* **Required work**
Could you print every line from the first one of the records below through the line containing "thumb ip: (123, 207)", with both included and nothing else?

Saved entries
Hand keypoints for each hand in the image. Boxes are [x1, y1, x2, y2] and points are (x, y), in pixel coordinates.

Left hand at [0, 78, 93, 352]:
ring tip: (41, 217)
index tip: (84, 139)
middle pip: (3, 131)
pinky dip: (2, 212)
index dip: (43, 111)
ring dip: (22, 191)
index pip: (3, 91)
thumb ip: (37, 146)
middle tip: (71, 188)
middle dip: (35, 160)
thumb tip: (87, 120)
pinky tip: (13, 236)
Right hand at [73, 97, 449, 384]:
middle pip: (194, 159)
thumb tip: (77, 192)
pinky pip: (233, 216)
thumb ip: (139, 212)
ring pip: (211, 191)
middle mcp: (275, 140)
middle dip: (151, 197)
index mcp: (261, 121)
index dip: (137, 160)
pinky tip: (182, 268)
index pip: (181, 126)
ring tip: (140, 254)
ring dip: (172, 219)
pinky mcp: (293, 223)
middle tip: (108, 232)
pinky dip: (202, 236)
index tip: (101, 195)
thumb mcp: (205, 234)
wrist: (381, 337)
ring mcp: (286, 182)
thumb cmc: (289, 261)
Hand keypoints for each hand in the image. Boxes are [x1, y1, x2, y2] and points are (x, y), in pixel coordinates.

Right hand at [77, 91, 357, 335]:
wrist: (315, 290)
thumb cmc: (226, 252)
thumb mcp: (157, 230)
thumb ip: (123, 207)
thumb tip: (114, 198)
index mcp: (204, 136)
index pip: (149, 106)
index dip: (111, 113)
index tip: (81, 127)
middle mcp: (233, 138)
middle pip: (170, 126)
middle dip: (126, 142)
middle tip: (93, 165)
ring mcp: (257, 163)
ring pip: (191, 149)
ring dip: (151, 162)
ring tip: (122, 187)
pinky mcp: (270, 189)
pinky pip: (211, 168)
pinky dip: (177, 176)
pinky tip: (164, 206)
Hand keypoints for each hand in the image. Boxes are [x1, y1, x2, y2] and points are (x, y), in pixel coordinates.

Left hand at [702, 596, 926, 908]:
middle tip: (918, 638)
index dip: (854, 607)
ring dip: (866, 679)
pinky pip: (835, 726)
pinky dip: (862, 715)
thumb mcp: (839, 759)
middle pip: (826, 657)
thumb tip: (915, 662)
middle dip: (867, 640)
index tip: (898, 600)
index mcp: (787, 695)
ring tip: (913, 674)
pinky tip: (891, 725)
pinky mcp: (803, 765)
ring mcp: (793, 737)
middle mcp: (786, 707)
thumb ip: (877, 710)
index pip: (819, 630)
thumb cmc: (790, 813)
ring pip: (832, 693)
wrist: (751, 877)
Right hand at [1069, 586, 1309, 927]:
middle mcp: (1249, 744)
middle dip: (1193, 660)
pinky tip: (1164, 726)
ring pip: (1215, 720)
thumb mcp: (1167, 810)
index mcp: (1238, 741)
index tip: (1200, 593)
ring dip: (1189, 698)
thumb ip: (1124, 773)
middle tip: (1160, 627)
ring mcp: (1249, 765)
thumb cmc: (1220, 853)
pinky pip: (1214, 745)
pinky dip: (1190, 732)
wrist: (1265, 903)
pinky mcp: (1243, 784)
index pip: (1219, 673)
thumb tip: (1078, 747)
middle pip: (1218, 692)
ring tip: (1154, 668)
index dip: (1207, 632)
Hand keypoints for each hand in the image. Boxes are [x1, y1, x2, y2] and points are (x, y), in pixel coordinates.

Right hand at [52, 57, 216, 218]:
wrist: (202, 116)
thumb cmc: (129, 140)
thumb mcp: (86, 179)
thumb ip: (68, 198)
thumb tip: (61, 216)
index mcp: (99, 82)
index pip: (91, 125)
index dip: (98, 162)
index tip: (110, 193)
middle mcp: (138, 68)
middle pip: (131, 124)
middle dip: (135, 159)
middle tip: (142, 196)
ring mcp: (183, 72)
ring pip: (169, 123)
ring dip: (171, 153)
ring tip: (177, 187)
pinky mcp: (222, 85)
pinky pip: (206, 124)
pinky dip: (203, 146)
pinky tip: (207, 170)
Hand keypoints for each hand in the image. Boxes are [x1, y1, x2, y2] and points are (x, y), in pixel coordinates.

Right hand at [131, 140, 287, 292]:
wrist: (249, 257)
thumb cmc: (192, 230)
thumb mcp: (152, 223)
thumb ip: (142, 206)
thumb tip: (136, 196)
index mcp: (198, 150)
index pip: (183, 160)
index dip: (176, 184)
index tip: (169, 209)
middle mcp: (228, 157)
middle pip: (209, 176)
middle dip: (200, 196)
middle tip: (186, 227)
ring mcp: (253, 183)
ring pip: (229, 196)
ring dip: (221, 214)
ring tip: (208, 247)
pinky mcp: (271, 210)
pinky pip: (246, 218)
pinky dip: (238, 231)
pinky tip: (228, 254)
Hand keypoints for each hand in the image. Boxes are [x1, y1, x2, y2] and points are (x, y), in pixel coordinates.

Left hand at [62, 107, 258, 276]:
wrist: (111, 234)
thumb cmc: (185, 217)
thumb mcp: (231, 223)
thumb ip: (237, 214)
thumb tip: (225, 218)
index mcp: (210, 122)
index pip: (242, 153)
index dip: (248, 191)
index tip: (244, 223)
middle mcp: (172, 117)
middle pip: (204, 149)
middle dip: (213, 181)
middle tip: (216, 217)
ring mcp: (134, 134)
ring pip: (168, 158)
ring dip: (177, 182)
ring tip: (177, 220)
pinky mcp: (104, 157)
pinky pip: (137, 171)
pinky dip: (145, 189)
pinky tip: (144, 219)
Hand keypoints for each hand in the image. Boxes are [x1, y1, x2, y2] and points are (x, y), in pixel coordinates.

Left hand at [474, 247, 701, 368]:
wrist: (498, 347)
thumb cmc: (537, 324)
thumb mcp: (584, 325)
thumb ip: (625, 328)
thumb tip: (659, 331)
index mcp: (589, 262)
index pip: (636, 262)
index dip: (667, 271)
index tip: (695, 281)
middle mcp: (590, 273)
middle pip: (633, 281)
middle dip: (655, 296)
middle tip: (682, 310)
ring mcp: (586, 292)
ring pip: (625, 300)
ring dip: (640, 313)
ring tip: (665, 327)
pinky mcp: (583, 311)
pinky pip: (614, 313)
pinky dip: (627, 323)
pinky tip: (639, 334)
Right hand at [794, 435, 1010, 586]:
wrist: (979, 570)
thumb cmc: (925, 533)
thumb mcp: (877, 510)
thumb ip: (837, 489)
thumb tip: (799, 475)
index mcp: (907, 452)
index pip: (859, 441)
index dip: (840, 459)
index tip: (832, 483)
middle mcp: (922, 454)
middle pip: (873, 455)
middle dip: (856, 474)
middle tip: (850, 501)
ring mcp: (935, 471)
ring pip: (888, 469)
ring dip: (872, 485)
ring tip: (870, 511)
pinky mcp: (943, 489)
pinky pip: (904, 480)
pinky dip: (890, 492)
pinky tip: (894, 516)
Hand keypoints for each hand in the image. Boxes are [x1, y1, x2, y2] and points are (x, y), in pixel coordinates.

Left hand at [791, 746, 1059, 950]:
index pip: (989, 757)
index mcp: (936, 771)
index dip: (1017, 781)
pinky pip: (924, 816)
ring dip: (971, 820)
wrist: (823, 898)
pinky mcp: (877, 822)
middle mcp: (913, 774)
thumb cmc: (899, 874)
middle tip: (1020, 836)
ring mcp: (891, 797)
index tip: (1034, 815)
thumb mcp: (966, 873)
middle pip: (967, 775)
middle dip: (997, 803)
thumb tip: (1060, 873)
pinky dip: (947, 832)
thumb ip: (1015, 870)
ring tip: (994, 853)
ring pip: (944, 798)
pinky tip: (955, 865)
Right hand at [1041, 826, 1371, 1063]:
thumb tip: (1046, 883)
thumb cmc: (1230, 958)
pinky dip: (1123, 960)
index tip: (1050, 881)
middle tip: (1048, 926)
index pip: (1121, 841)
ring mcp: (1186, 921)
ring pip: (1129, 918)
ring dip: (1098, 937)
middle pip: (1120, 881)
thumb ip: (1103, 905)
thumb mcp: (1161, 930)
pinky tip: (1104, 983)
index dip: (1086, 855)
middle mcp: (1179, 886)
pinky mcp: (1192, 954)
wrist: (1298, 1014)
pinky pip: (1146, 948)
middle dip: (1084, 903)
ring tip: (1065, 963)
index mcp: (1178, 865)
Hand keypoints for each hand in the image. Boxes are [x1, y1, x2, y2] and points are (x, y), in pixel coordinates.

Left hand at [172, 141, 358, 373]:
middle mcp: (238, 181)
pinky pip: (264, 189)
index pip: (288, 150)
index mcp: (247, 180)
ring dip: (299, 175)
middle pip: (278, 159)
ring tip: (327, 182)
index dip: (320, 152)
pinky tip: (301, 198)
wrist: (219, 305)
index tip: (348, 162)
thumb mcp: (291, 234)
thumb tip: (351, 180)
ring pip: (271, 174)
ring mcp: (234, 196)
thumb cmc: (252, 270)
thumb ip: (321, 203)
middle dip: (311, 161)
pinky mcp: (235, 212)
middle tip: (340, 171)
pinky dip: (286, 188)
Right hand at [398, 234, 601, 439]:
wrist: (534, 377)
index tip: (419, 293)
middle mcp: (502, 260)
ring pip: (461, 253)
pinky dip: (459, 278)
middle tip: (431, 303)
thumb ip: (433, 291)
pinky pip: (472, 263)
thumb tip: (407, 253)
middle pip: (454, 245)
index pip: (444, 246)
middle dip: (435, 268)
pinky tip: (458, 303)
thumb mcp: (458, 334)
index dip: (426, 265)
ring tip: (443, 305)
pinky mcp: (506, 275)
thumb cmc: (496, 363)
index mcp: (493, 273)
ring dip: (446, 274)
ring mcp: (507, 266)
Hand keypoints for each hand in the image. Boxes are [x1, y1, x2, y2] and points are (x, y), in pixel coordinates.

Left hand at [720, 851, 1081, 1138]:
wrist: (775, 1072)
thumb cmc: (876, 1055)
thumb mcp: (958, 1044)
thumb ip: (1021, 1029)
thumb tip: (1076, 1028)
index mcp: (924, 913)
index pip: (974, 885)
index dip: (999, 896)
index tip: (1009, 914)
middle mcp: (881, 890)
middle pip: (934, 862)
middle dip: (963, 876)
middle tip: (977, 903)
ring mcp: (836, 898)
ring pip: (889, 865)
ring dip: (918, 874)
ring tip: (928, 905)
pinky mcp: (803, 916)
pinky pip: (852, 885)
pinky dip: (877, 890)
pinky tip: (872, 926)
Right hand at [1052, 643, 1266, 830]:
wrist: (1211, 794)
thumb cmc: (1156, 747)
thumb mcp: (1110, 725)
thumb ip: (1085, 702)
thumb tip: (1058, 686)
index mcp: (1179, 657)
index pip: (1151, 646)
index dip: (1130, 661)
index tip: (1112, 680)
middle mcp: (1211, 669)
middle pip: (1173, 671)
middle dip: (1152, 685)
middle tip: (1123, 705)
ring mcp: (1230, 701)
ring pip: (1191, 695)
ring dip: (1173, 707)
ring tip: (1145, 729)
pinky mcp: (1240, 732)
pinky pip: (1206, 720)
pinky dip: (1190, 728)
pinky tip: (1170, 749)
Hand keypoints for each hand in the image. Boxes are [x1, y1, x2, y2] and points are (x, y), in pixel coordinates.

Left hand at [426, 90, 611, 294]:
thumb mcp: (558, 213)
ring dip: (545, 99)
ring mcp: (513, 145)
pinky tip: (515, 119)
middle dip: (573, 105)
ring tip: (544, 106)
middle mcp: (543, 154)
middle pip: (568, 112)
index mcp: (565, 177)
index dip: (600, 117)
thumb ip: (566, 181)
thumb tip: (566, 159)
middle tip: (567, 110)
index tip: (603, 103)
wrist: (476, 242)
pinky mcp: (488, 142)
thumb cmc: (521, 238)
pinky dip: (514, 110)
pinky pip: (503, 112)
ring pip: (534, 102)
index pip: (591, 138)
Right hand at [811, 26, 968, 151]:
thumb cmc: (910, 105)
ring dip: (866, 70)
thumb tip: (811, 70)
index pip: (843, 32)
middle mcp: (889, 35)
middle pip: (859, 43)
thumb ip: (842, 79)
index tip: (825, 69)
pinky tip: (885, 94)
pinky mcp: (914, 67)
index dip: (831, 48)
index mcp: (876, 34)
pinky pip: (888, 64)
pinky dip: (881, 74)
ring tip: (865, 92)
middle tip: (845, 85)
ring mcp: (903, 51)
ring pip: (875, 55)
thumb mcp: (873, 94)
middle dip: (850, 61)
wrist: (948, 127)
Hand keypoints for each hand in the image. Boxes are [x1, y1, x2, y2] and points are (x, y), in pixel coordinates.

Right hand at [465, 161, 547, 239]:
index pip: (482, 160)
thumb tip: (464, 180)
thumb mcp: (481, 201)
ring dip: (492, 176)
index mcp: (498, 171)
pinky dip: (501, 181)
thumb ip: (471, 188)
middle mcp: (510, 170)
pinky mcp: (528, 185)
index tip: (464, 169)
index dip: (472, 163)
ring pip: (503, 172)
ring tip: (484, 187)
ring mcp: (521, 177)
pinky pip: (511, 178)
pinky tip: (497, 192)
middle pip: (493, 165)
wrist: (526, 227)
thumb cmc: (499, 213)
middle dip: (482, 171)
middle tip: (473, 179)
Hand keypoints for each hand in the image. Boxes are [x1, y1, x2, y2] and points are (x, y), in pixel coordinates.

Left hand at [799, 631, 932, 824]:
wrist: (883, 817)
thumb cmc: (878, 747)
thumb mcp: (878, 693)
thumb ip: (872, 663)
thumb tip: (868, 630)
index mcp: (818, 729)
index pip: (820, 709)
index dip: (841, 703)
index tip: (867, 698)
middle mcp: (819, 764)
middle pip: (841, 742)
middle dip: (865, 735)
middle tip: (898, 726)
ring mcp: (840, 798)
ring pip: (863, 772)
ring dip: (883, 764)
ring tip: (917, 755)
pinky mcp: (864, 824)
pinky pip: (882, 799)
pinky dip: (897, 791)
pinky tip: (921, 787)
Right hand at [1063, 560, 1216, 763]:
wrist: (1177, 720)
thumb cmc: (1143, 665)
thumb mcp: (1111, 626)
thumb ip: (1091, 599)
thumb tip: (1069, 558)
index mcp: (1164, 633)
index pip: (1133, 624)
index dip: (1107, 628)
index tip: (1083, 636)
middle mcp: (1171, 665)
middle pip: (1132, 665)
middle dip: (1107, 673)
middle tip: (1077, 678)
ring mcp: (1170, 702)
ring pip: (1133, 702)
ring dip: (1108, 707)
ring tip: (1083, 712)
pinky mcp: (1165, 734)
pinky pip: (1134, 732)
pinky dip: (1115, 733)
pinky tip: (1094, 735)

* **Response**
Hand keypoints for each hand in the image. Boxes are [x1, y1, x2, y2] and points are (x, y), in pixel coordinates.

Left hand at [0, 78, 93, 352]:
ring tip: (41, 217)
index tip: (84, 139)
middle pip: (3, 131)
pinky dip: (2, 212)
index dip: (43, 111)
ring dip: (22, 191)
index pip: (3, 91)
thumb ip: (37, 146)
middle tip: (71, 188)
middle dip: (35, 160)
thumb tip: (87, 120)
pinky tip: (13, 236)
Right hand at [73, 97, 449, 384]:
middle pip: (194, 159)
thumb tip: (77, 192)
pinky pip: (233, 216)
thumb ip: (139, 212)
ring pip: (211, 191)
middle mcp: (275, 140)
middle dip: (151, 197)
index mcp: (261, 121)
index dip: (137, 160)
pinky tip: (182, 268)
index pip: (181, 126)
ring tip: (140, 254)
ring dip: (172, 219)
pinky mcp: (293, 223)
middle tip: (108, 232)
pinky dip: (202, 236)
index tip: (101, 195)
thumb mcp: (205, 234)
wrist: (381, 337)
ring mcp: (286, 182)
thumb cmc: (289, 261)
Hand keypoints for each hand in the image. Boxes are [x1, y1, x2, y2] and points are (x, y), in pixel coordinates.

Right hand at [77, 91, 357, 335]:
wrist: (315, 290)
thumb cmc: (226, 252)
thumb mcp: (157, 230)
thumb ip: (123, 207)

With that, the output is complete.